Today's edition of the Financial Times carries a dreary letter from Geoffrey Cook, chief executive of Jersey Finance (an industry lobbying group supported by the island's government) that is I think word for word the same as the statement I published here yesterday. The content is predictable: Ed Miliband (leader of the UK parliamentary opposition) is wrong to identify Jersey as a tax haven; Jersey is cooperative on tax matters, endorsed by OECD, blah, blah, blah.
In October 2011 the Tax Justice Network published a detailed assessment of the laws, regulations and international treaty arrangements of Jersey and 72 other countries and micro-jurisdictions. Jersey was assessed with a secrecy score of 78 points out of a potential 100, ranking the island seventh overall on the global index and placing it high in what we would call the danger zone of financial centres prone to attracting nefarious activity (and not just tax dodging).

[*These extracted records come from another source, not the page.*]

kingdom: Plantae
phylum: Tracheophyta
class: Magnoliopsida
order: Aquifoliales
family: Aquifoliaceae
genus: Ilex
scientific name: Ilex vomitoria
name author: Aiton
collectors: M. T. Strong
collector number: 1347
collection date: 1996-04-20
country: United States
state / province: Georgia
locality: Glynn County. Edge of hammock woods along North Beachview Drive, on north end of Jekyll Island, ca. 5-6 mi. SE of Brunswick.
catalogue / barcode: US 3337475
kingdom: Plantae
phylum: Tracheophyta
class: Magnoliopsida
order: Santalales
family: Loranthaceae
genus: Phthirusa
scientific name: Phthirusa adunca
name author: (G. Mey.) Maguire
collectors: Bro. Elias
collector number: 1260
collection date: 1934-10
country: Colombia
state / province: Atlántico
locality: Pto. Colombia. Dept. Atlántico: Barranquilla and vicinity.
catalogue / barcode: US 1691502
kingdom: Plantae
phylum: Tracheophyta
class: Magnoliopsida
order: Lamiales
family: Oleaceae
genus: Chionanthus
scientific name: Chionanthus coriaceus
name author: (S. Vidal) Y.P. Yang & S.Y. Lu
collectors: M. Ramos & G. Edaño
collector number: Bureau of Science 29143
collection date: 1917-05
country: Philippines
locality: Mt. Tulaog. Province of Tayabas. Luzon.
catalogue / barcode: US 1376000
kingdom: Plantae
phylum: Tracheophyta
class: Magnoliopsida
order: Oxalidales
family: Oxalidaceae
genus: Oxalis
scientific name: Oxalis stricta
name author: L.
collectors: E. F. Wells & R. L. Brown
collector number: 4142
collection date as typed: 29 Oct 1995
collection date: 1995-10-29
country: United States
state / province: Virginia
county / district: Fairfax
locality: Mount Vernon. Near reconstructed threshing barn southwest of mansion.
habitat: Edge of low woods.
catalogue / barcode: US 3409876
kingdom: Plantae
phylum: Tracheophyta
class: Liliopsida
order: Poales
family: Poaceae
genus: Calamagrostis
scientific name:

The TJN assessment was clear and transparent. Its key findings are summarised as:
1. Jersey does not adequately curtail banking secrecy;
2. Jersey does not put details of trusts on public record;
3. Jersey does not maintain details of company ownership in official records;
4. Jersey only partly requires that ownership of companies is put on public record;
5. Jersey does not require that company accounts be available on public record;
6. Jersey does not require country-by-country financial reporting by companies;
7. Jersey does not require resident paying agents to tell the domestic tax authorities about payments to non-residents;
8. Jersey does not use appropriate tools for effectively analysing tax related information;
9. Jersey does not avoid promoting tax evasion via a tax credit system;
10. Jersey does allow harmful legal vehicles;
11. Jersey only partly complies with international anti-money laundering standards;
12. Jersey does not participate fully in Automatic Information Exchange;
13. Jersey signed a relatively large number of tax information sharing agreements complying with basic OECD requirements, (but these agreements are so weak and ineffective that they serve no purpose whatsoever)
14. Jersey has only partly ratified relevant international treaties relating to financial transparency;
15. Jersey only partly cooperates with other states on money laundering and other criminal issues.
I think you'll agree this is fairly damning. At the time TJN published the 2011 Financial Secrecy Index, Geoffrey Cook dismissed its findings as "nonsensical" and "contrived propaganda". TJN invited him to expand on the specifics. To date he hasn't replied, and neither would he wish to since he knows the TJN research is factually and analytically correct. That's why he - and representatives of other tax havens - resort to propaganda ("fully cooperative on tax matters", etc, etc) and smears ("the wildly inflated figures produced by self-appointed lobby groups such as the Tax Justice Network").
TJN stands by its assessment. Jersey is committed to maintaining its role as a secrecy jurisdiction. It refuses to cooperate with international initiatives to tackle tax evasion, e.g the automatic information exchange provisions of the EU's Savings Tax Directive, and its endorsement by the OECD, which white-listed Jersey in April 2009 merely reveals the latter organisation as weak and constrained by the strait-jacket of its membership.
Geoffrey Cook's letter to the FT can be read here. I'm confident you'll agree that its nothing more than financial industry propaganda.